Start of DATA SEGMENT

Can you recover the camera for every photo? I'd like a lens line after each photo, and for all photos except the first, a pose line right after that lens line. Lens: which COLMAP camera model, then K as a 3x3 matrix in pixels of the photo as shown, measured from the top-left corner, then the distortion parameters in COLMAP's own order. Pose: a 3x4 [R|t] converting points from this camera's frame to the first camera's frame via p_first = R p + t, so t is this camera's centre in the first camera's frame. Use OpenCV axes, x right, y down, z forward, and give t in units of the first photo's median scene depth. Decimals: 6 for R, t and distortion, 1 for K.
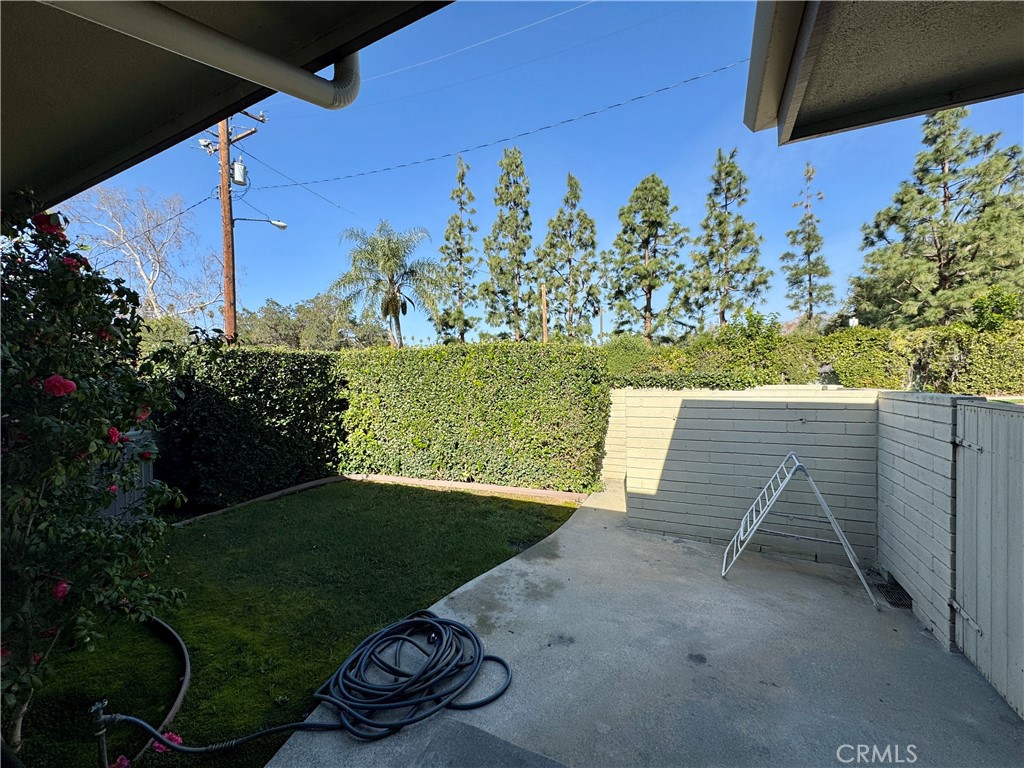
lens RADIAL K [[409.4, 0, 510.9], [0, 409.4, 384.2], [0, 0, 1]] dist [-0.001012, -0.000059]
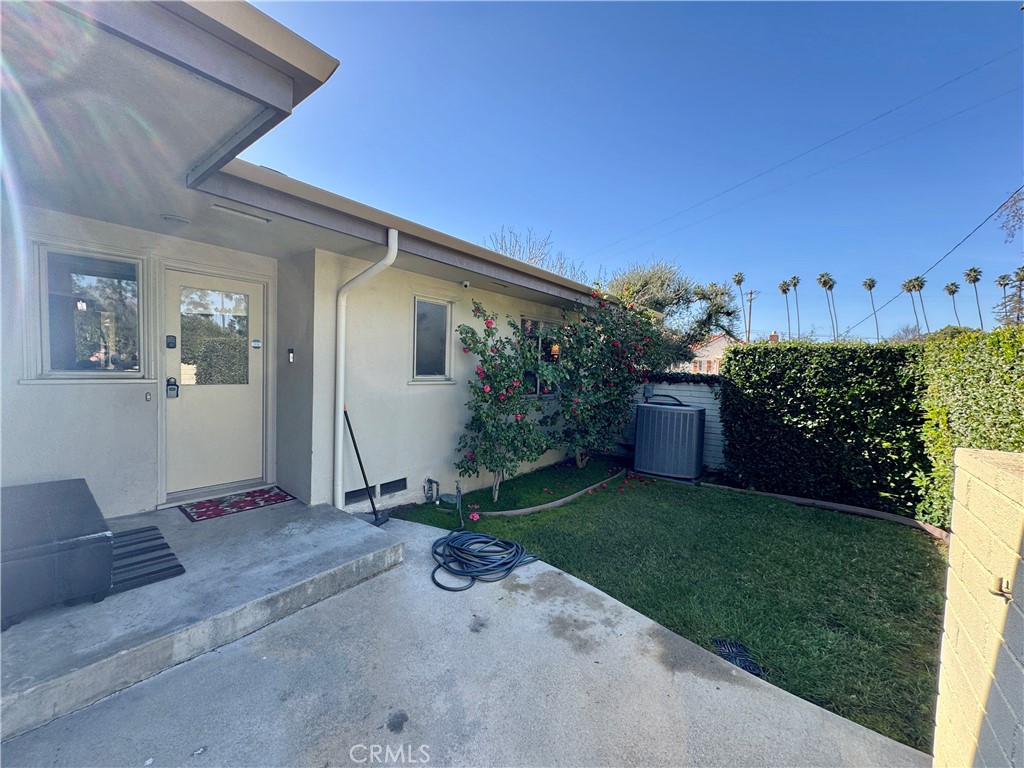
lens RADIAL K [[409.4, 0, 510.9], [0, 409.4, 384.2], [0, 0, 1]] dist [-0.001012, -0.000059]
pose [[-0.212401, 0.052951, -0.975747, 0.511206], [-0.046297, 0.996864, 0.064175, -0.025321], [0.976085, 0.058805, -0.209284, 0.593079]]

End of DATA SEGMENT

> WHAT IS NEEDED
Go through the data above and transcribe it in full, omitting any image.

> THE COMPLETED TASK
Can you recover the camera for every photo? I'd like a lens line after each photo, and for all photos except the first, a pose line right after that lens line. Lens: which COLMAP camera model, then K as a 3x3 matrix in pixels of the photo as shown, measured from the top-left corner, then the distortion parameters in COLMAP's own order. Pose: a 3x4 [R|t] converting points from this camera's frame to the first camera's frame via p_first = R p + t, so t is this camera's centre in the first camera's frame. Use OpenCV axes, x right, y down, z forward, and give t in units of the first photo's median scene depth. Decimals: 6 for R, t and distortion, 1 for K.
lens RADIAL K [[409.4, 0, 510.9], [0, 409.4, 384.2], [0, 0, 1]] dist [-0.001012, -0.000059]
lens RADIAL K [[409.4, 0, 510.9], [0, 409.4, 384.2], [0, 0, 1]] dist [-0.001012, -0.000059]
pose [[-0.212401, 0.052951, -0.975747, 0.511206], [-0.046297, 0.996864, 0.064175, -0.025321], [0.976085, 0.058805, -0.209284, 0.593079]]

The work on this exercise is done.